◆ TASK REQUIREMENTS ◆
Gather and copy out every row below that contains the string "Deluxe". Matches are case-sensitive.

Entries drawn from a collection
____

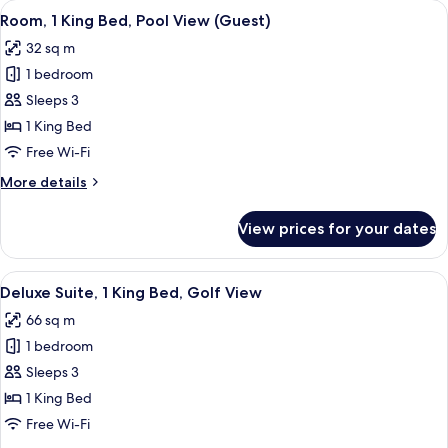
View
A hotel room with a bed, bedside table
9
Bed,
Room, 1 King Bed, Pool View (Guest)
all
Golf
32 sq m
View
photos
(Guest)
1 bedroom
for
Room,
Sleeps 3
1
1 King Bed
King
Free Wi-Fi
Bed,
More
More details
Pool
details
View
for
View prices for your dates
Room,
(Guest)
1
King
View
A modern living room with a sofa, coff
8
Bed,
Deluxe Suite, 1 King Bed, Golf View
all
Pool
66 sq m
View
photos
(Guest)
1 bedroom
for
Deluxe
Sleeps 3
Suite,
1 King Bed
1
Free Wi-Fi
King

____

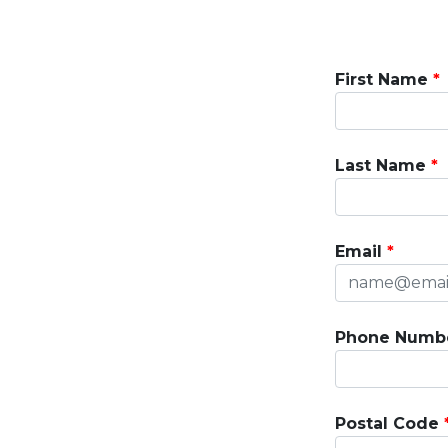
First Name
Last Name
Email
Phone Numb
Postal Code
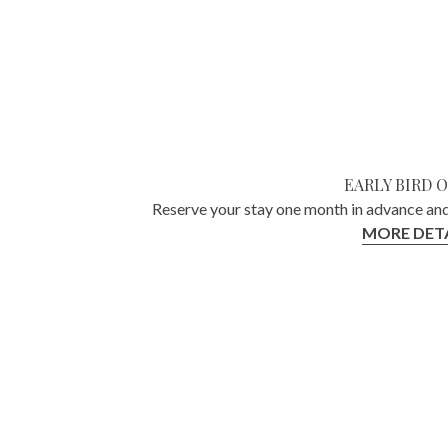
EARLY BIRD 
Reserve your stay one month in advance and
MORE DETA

____

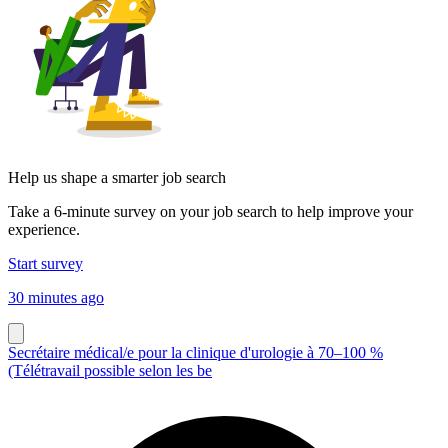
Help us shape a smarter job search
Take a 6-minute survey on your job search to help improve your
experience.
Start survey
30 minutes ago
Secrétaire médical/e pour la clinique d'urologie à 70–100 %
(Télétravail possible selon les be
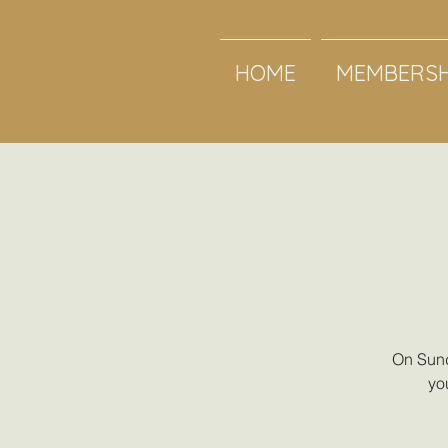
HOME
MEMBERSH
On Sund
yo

____

◆ PROBLEM SOLUTION ◆
Deluxe Suite, 1 King Bed, Golf View
Deluxe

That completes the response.